Es war 17 Uhr 45 am 4. Mai 1957.
»Und warum wollen Sie das tun, Mr. Morris?« fragte der Botschafter.
»Weil ich Ihre Hilfe brauche«, antwortete Morris, ein Mann mit breitem, aufgeschwemmtem Gesicht und einer starken schwarzen Hornbrille. »Ich habe den Auftrag bekommen, Amerika zu verlassen und über Paris nach Moskau heimzukehren. Ich weiß, was das bedeutet. Sie wollen mich umlegen.«
»Und warum wollen die Sowjets Sie umlegen?«
»Ich … hm, ich denke, ich habe versagt«, antwortete Morris in akzentfreiem amerikanischem Englisch. »Weiber. Der Suff. Zuviel Gequatsche. Und dann auch noch Dunja …«
»Wer ist Dunja?«
»Dunja Melanin. Ehemalige Frau eines sowjetischen Offiziers. In New York Sprechstundenhilfe bei einem Arzt. Hatte mich mit ihr angefreundet. Aber es gab dauernd Streit. Wir fielen auf. Mark sagte mir, ich müsse sofort verschwinden.«
»Wer ist Mark?«
»Seit zehn Jahren das Haupt des größten Spionageringes in Amerika.«
Victor Morris, das stellte sich bald heraus, war ein Mann mit vielen Namen. In Wahrheit hieß er Hayhanem und war Oberstleutnant im sowjetischen Geheimdienst. Von 1946 bis 1952 wurde dieser Mann in Rußland darauf vorbereitet, als Spion nach Amerika zu gehen und mit dem legendären, fabelhaften »Mr. Mark« zusammenzuarbeiten.

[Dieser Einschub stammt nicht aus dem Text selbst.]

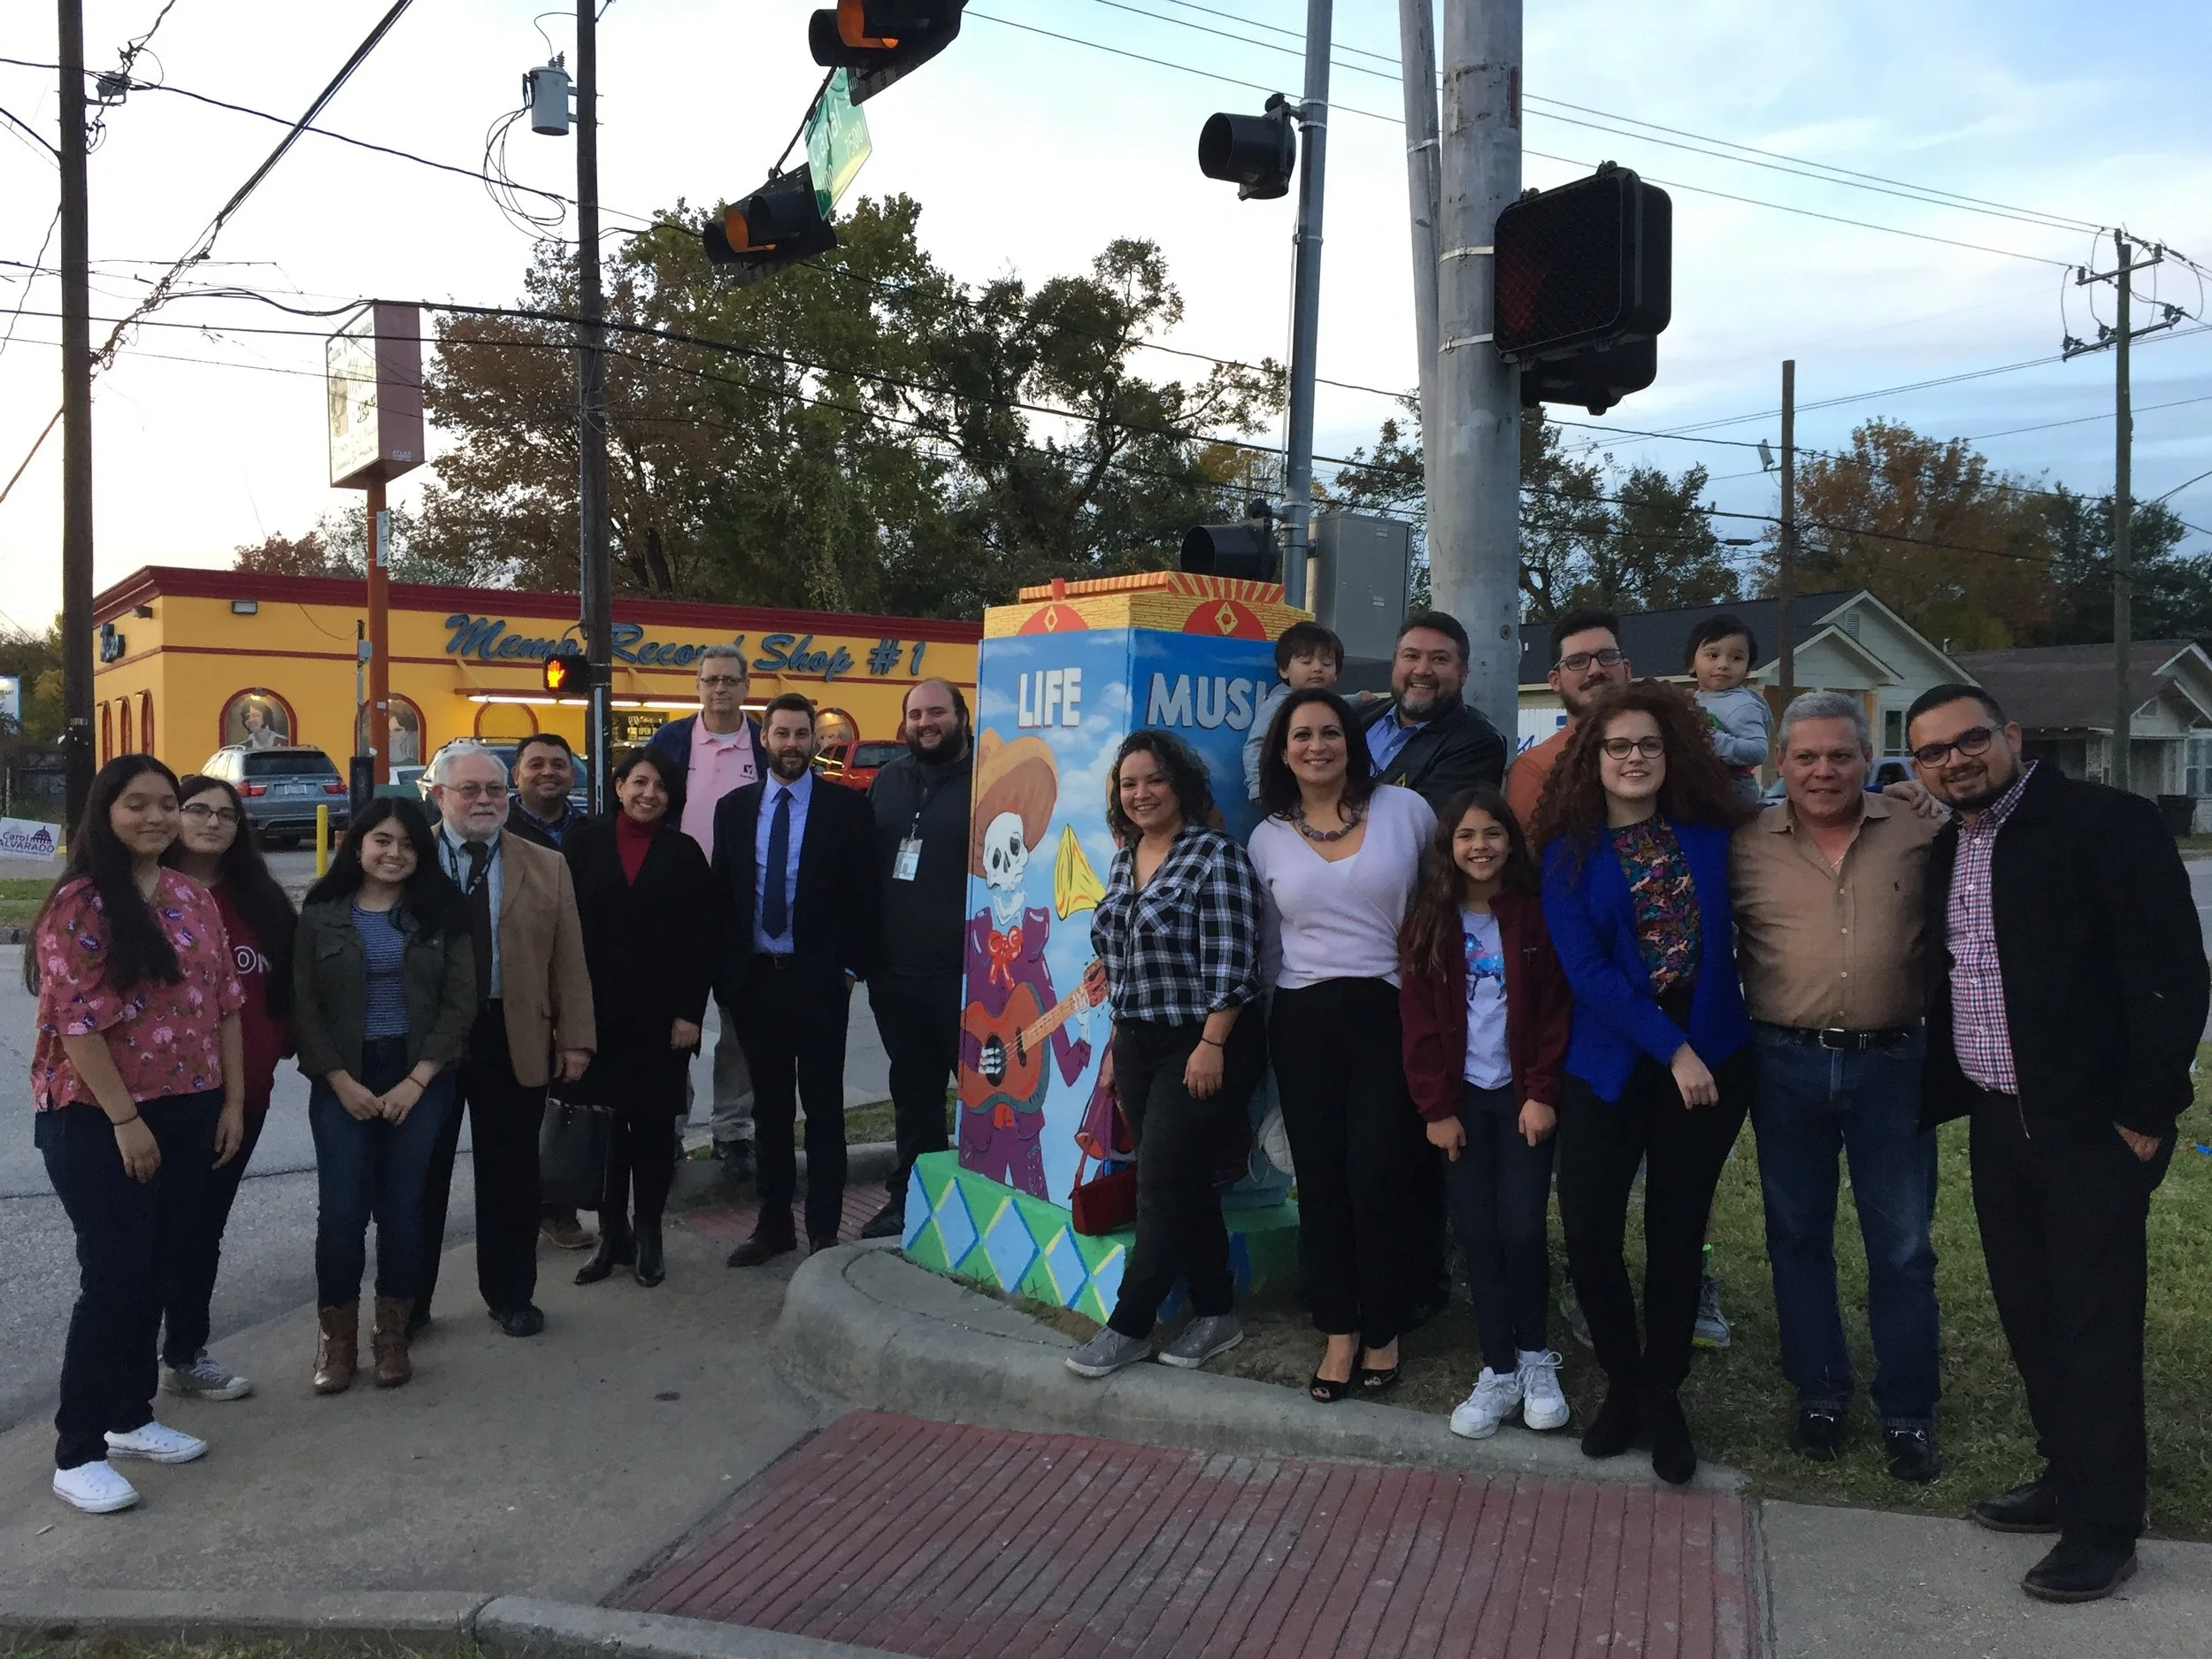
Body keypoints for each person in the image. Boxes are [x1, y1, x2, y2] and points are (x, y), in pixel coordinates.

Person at [1910, 684, 2207, 1603]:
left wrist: (2144, 1114)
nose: (1954, 760)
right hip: (2000, 1122)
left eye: (1969, 741)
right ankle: (2062, 1473)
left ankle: (2103, 1527)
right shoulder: (1944, 850)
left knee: (2093, 1329)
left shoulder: (2105, 825)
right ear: (1919, 769)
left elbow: (2170, 973)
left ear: (2010, 735)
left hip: (2093, 1129)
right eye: (1932, 753)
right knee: (2030, 1313)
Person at [1532, 680, 1755, 1486]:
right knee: (1590, 1231)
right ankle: (1624, 1383)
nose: (1633, 758)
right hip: (1613, 1062)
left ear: (1673, 754)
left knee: (1675, 1233)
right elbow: (1587, 971)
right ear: (1591, 759)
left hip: (1714, 1056)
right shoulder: (1567, 852)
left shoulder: (1713, 835)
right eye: (1617, 746)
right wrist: (1672, 1050)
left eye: (1648, 745)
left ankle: (1663, 1395)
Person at [1731, 692, 1943, 1482]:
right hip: (1782, 1060)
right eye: (1807, 756)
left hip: (1895, 1062)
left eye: (1841, 755)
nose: (1824, 771)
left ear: (1867, 757)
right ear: (1778, 761)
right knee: (1796, 1235)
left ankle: (1908, 1412)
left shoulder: (1919, 825)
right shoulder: (1745, 841)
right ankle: (1819, 1391)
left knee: (1903, 1246)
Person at [28, 756, 247, 1516]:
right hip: (97, 1116)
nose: (156, 817)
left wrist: (233, 1104)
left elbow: (225, 1003)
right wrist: (126, 1120)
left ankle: (130, 1415)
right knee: (115, 1276)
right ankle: (77, 1449)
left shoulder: (192, 895)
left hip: (191, 1106)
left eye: (167, 804)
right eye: (137, 804)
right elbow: (77, 1022)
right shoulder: (80, 902)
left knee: (159, 1266)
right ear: (105, 812)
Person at [1247, 688, 1435, 1400]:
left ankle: (1383, 1326)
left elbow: (1437, 909)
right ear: (1283, 748)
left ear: (1353, 742)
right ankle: (1338, 1331)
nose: (1317, 744)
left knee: (1378, 1176)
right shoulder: (1267, 834)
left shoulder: (1406, 812)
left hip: (1389, 1011)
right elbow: (1269, 947)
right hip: (1301, 1019)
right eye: (1302, 734)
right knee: (1319, 1181)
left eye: (1331, 732)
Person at [1065, 732, 1265, 1380]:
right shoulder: (1126, 858)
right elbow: (1117, 952)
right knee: (1181, 1179)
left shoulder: (1215, 858)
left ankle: (1130, 1322)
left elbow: (1235, 962)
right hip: (1137, 1040)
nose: (1141, 793)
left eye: (1153, 779)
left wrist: (1211, 1044)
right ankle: (1216, 1310)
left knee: (1159, 1181)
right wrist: (1117, 1043)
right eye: (1129, 783)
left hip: (1202, 1039)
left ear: (1178, 784)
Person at [1399, 785, 1574, 1440]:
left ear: (1511, 841)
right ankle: (1498, 1367)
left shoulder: (1535, 915)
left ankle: (1536, 1358)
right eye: (1466, 835)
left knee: (1523, 1227)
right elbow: (1417, 1024)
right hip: (1460, 1105)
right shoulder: (1430, 921)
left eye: (1492, 834)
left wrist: (1540, 1091)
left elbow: (1557, 1009)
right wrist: (1435, 1108)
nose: (1480, 846)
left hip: (1521, 1099)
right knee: (1477, 1231)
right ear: (1448, 846)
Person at [292, 798, 475, 1392]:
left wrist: (418, 1078)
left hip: (419, 1074)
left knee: (403, 1208)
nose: (394, 853)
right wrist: (340, 1080)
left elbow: (460, 1002)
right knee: (342, 1212)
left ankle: (392, 1334)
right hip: (343, 1074)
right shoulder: (322, 912)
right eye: (382, 841)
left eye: (407, 844)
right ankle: (336, 1339)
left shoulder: (441, 912)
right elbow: (305, 1006)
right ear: (358, 844)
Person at [416, 743, 595, 1339]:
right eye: (468, 790)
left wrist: (574, 1039)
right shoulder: (404, 857)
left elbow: (568, 959)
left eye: (494, 789)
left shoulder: (545, 862)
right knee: (419, 1176)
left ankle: (511, 1293)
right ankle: (407, 1304)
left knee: (511, 1175)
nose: (484, 800)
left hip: (510, 1032)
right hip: (425, 1043)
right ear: (439, 795)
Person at [713, 694, 879, 1265]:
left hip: (820, 983)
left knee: (825, 1108)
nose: (791, 743)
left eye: (801, 734)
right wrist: (729, 979)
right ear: (764, 738)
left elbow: (866, 898)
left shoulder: (846, 809)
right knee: (771, 1111)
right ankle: (774, 1223)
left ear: (815, 740)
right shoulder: (734, 810)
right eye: (780, 733)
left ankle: (824, 1229)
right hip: (758, 983)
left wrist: (851, 970)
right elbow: (723, 898)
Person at [154, 774, 296, 1402]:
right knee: (142, 1234)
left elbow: (288, 988)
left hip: (243, 1096)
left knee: (202, 1228)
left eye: (226, 814)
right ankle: (124, 1366)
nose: (212, 823)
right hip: (157, 1098)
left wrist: (277, 1046)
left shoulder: (259, 902)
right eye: (198, 810)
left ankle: (186, 1352)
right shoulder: (144, 895)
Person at [563, 748, 715, 1286]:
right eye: (640, 782)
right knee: (604, 1132)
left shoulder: (684, 853)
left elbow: (703, 942)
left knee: (651, 1130)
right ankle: (611, 1235)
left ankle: (648, 1235)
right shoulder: (583, 844)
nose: (649, 794)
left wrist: (689, 1014)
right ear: (621, 785)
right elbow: (564, 933)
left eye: (661, 787)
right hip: (595, 1017)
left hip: (661, 1019)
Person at [861, 680, 974, 1240]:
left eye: (937, 712)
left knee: (982, 1095)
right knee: (913, 1092)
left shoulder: (986, 781)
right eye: (915, 714)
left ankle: (981, 1202)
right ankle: (911, 1197)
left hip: (968, 975)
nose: (925, 722)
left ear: (961, 716)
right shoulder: (888, 780)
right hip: (894, 973)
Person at [648, 646, 764, 1187]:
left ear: (746, 686)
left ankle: (733, 1131)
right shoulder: (671, 741)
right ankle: (668, 1127)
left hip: (744, 901)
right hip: (677, 900)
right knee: (675, 1021)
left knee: (741, 1024)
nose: (719, 689)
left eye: (729, 680)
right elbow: (643, 805)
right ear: (696, 686)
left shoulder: (764, 743)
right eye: (709, 680)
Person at [502, 731, 594, 1253]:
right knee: (517, 1112)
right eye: (535, 764)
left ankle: (557, 1208)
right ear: (517, 775)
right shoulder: (498, 827)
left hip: (575, 976)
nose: (548, 772)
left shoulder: (589, 830)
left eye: (558, 764)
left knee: (568, 1103)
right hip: (517, 983)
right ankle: (516, 1212)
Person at [1360, 611, 1509, 811]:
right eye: (1411, 656)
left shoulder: (1478, 744)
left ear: (1463, 673)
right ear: (1394, 664)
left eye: (1439, 659)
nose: (1422, 670)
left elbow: (1420, 825)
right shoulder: (1356, 716)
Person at [1505, 606, 1632, 830]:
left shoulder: (1669, 748)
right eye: (1577, 661)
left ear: (1627, 669)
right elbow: (1530, 859)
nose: (1595, 670)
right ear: (1555, 680)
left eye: (1608, 657)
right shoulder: (1536, 768)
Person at [1241, 622, 1345, 803]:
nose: (1318, 668)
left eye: (1327, 662)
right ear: (1284, 669)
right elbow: (1256, 744)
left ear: (1336, 673)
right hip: (1284, 791)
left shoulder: (1333, 704)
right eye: (1306, 661)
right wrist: (1257, 785)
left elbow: (1344, 703)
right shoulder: (1278, 704)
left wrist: (1360, 698)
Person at [1686, 614, 1773, 805]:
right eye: (1713, 655)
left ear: (1748, 668)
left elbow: (1758, 751)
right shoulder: (1696, 698)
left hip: (1733, 789)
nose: (1723, 665)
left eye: (1736, 658)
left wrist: (1711, 740)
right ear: (1692, 663)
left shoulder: (1742, 705)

Sechs Jahre Ausbildung! Man soll sich einmal vorstellen, was das bedeutet: Hayhanem, alias Morris, mußte seine alte Persönlichkeit vollkommen vergessen und in eine neue hineinschlüpfen. Er mußte lesen, sprechen, essen, gehen, denken und debattieren lernen wie ein Mann aus der Umgebung von New York. Und Auto fahren wie ein Amerikaner. Und tanzen und lesen und schreiben und rauchen und sich besaufen wie ein Amerikaner.
Oberstleutnant Hayhanem wurde ein neuer Mensch. Immerhin hatte ein anderer diese ungeheure Aufgabe schon vor ihm geschafft: »Mr. Mark«, der beste Spion, den der Kreml jemals in Amerika hatte und dem man zehn Jahre nicht auf die Spur kam.